DOCUMENT PASSAGE.
* * * * * * *
Friday, January 18, 2008

Success has 1,000 fathers, one of them is Darrell Winslow

The Northern Virginia Regional Park Authority will celebrate its fiftieth anniversary in 2009. We have already established a special committee that is working on planning the events to make this year special. In my opinion, NVRPA has long been a national leader in the field of parks; it pioneered the protection of drinking water sources by acquiring around forty miles of shore side parkland upstream of our region’s drinking water intake facilities, and in the process created amazing trail networks like the 17.5 mile Bull Run/Occoquan Trail, and areas of the Potomac Heritage National Scenic Trail. It developed one of our nation’s first and most successful rails-to-trail efforts with the W&OD Trail. And it became one of the most self sufficient park agencies in the nation, now generating over 80% of our operating revenues from enterprise operations. Our business like focus on offering appealing services to the public, won NVRPA national attention in the 2007 Better Government Competition hosted by the Pioneer Institute.

There is an old saying “success has a thousand fathers (and mothers).” Certainly there have been a long line of important leaders that have contributed to NVRPA’s success, Board Members like Walter Mess, Ira Gabrielson, and others, Executive Directors like Fred Packard, David Brown, and David Hobson, and hundreds of innovative, creative and highly professional staff with great accomplishments to their credit.

One individual who had a tremendous impact on NVRPA was Darrell Winslow. Darrell was hired in 1966 to lead the effort to build a system of new parks. He had already proven his effectiveness by building a system of parks in Tennessee. By 1976 he was the Executive Director, which is a position he held until his retirement in 1994.
* * * * * * *
MATERIAL PROVIDED.
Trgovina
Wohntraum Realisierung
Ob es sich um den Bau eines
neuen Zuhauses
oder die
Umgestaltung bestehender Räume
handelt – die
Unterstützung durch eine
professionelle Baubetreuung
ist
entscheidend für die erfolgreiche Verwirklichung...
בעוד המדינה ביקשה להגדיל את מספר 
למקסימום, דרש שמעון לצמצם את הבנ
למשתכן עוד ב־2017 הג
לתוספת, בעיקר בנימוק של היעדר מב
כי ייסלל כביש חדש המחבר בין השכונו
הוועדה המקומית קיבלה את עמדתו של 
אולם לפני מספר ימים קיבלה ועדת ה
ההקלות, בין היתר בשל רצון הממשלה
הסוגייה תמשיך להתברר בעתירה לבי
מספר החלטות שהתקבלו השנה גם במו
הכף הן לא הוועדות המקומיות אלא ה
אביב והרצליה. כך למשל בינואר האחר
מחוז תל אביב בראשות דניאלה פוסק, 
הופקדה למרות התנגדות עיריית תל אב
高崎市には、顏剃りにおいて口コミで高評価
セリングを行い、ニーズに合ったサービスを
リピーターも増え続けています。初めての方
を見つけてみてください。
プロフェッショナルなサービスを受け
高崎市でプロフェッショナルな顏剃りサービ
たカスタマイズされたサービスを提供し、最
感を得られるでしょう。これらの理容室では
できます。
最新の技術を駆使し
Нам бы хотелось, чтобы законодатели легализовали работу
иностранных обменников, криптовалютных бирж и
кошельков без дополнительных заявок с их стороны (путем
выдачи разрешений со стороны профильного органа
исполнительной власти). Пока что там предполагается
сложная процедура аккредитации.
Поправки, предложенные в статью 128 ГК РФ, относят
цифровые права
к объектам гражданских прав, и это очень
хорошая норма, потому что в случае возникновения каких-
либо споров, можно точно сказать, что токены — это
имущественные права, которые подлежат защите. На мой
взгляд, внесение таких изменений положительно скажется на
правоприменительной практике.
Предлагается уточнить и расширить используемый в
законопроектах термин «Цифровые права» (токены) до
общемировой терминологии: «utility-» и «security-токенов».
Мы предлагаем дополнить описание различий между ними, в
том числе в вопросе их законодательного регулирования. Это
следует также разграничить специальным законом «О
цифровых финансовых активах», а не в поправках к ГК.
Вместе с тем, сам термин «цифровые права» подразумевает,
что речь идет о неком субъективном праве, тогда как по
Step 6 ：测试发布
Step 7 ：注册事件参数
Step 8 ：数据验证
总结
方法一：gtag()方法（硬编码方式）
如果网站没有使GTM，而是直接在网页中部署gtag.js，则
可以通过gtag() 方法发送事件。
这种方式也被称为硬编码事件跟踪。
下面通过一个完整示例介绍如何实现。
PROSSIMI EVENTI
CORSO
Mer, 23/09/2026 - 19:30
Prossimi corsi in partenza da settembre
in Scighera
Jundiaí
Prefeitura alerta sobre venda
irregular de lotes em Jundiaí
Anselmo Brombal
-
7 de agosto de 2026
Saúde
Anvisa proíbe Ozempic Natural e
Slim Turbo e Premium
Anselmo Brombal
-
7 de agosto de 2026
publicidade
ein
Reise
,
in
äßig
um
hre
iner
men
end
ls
* * * * * * *
PARTS OF THE EXERCISE.
**1.** In the NVRPA post, what share of the agency's operating revenues comes from enterprise operations?
**2.** Transcribe the NVRPA post word for word from "One individual who" to "retirement in 1994.".

ANSWERS PER TASK.
**1.** Over 80%

**2.**
One individual who had a tremendous impact on NVRPA was Darrell Winslow. Darrell was hired in 1966 to lead the effort to build a system of new parks. He had already proven his effectiveness by building a system of parks in Tennessee. By 1976 he was the Executive Director, which is a position he held until his retirement in 1994.